### WORK TO COMPLETE
Report only the number of lines in the records below that contain the string "эксплуатацию".

### THE DATA
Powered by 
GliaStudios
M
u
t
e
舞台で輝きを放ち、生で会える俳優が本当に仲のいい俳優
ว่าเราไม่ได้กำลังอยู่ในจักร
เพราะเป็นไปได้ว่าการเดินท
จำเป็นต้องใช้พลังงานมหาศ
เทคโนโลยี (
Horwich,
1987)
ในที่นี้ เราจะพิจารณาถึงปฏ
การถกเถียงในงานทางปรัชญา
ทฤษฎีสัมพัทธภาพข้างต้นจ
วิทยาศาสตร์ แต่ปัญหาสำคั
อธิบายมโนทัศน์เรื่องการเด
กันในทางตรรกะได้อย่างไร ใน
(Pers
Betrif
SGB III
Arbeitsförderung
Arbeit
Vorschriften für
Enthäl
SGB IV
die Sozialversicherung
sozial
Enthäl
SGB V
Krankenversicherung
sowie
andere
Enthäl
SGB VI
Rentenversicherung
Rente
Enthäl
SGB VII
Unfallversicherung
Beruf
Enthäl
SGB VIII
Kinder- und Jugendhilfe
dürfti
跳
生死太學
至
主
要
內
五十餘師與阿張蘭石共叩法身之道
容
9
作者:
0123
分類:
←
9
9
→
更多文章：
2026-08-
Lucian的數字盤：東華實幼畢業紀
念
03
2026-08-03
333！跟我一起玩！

---

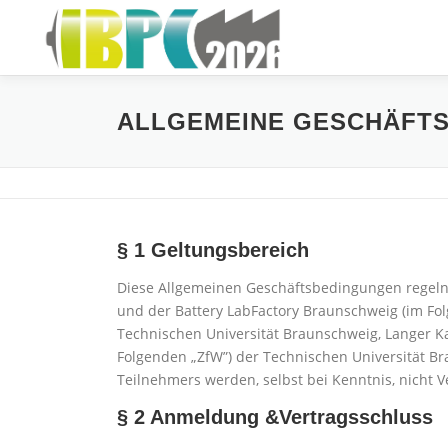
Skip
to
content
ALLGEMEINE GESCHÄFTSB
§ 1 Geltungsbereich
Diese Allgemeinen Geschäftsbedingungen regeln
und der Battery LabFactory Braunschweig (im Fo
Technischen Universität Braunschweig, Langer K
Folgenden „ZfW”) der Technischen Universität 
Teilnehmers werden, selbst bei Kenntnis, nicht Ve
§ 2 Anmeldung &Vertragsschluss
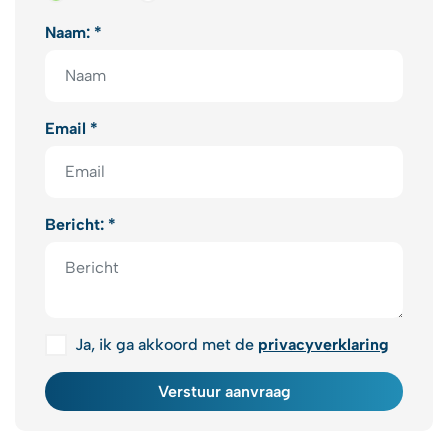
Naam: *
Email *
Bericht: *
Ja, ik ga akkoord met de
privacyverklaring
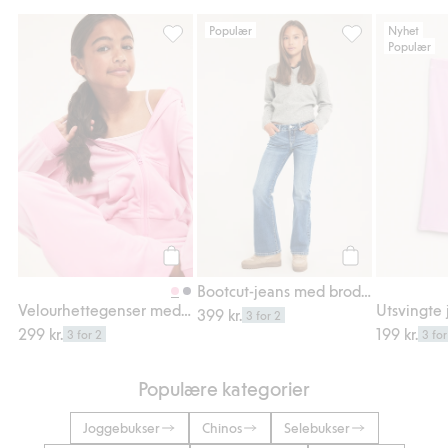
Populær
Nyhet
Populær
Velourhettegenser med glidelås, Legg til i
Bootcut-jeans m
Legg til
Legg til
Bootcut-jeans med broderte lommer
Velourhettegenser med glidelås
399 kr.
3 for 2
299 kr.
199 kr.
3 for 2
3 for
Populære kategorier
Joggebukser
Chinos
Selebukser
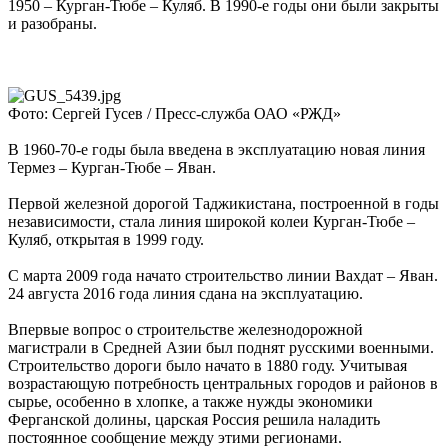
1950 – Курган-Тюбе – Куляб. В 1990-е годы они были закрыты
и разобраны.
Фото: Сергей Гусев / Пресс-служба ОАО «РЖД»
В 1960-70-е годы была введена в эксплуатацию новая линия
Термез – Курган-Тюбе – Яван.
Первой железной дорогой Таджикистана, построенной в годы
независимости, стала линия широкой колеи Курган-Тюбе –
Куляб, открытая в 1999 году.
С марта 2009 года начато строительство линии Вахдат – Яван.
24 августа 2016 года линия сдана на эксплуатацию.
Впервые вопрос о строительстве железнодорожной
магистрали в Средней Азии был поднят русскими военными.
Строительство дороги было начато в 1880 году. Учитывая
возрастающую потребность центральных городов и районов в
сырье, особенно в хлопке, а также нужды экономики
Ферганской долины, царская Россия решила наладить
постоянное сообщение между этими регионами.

---

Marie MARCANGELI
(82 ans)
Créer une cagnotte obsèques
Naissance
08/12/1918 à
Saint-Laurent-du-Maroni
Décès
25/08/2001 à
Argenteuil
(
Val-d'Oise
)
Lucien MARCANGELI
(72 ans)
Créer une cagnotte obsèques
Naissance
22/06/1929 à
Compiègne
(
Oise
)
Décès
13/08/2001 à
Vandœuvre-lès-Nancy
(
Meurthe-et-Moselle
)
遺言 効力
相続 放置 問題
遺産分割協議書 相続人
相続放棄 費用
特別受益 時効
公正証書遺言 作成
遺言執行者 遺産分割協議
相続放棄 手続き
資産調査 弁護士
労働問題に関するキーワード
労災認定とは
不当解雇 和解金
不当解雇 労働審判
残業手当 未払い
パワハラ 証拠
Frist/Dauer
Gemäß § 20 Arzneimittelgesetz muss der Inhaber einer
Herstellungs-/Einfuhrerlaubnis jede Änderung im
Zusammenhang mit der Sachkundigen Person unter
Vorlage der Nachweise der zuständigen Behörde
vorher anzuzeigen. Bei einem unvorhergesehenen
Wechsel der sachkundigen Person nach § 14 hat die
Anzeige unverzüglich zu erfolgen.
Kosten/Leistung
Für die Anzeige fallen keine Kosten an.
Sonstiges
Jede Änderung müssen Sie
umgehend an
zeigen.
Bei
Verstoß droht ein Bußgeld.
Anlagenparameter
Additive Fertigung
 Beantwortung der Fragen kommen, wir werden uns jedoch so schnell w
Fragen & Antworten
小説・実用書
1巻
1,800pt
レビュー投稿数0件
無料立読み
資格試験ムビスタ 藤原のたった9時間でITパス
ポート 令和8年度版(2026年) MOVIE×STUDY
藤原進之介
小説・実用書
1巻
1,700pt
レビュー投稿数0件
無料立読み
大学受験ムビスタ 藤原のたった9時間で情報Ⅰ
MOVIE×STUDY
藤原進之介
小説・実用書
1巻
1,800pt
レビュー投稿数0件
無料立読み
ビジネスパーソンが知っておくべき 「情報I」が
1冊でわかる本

### ANSWER SPACE
2